I'm asking this out of pure curiosity.
Is it possible to use both the integrated ati chip and the nvidia pci card at the same time?


----------



## vermaden (Oct 9, 2009)

If your BIOS show both after you plug the discrete card, yes, but you will be able to start x11 only at on top of one of them.

... or start two x11 servers, one of top of each card.


----------



## adamk (Oct 9, 2009)

Technically it should be possible to run X on top of both of them, either as separate screens or with xinerama.  In practice, this can be very difficult to achieve as not all drivers can properly initialize a video card that the BIOS hasn't touched and there have been numerous changes to how Xorg handles multiple cards lately.  All I can really suggest is giving it a try and seeing if it works for you.

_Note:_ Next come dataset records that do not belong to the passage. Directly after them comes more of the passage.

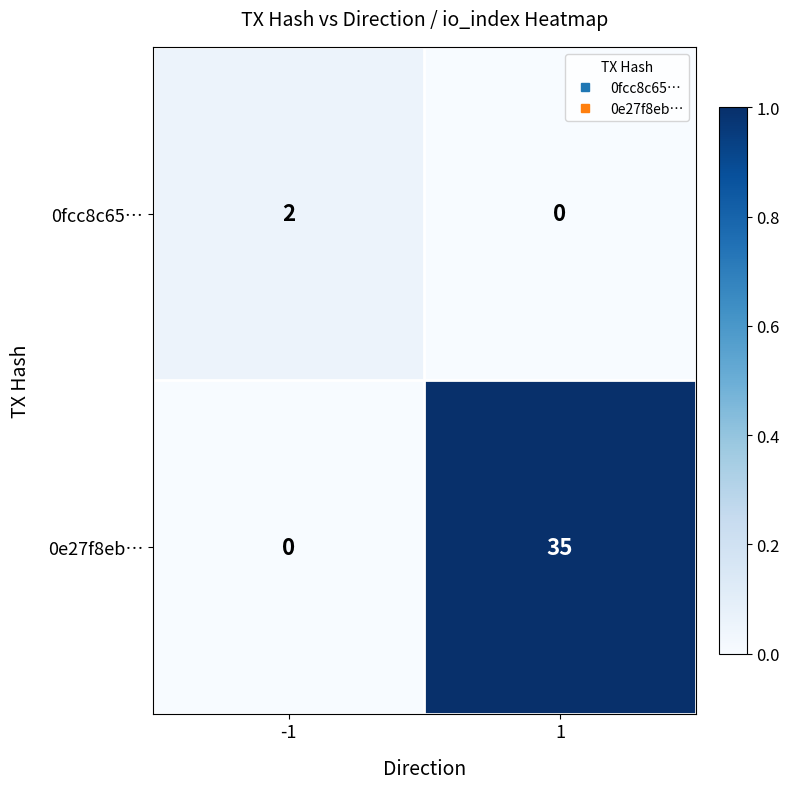

Reading right to left, transcribe all the data shown in this chart.

0fcc8c65…: 0	2
0e27f8eb…: 35	0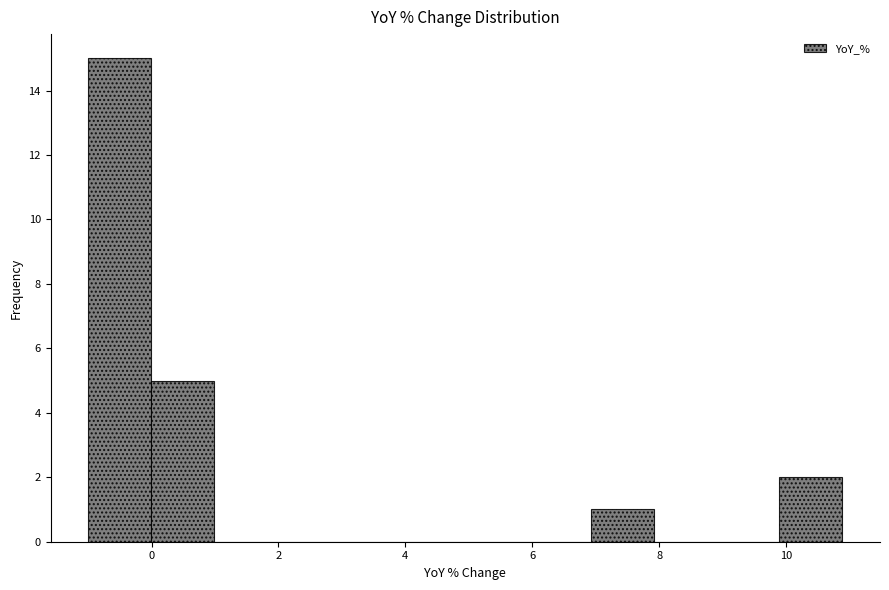

Reading left to right, transcribe this chart: for each bar, give the range it covers on the x-axis and its height. Neither the bar edges nor the heights are printed on the chart, so give them approximately, as read against the axes.

-1.0 to 0.0: 15
0.0 to 1.0: 5
1.0 to 2.0: 0
2.0 to 3.0: 0
3.0 to 4.0: 0
4.0 to 5.0: 0
5.0 to 6.0: 0
6.0 to 7.0: 0
7.0 to 8.0: 1
8.0 to 9.0: 0
9.0 to 9.8: 0
9.8 to 10.8: 2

Here's an example of someone doing it on Debian with an nvidia card and a 3dfx card:

http://forum.soft32.com/linux/xinerama-multiple-graphics-cards-ftopict488095.html

Adam


----------



## sossego (Oct 9, 2009)

I see three card options: pcie, pci, integrated. PCI was selected. I switched it to PCI-E.
I can only choose one option. Ok, then, how would the system enable both? The ati driver can be added to the Linux installment and the ati/radeon driver I had enabled prior to buying the graphics card.
I'm going to have to look back at the given post because I don't see how it's done.


----------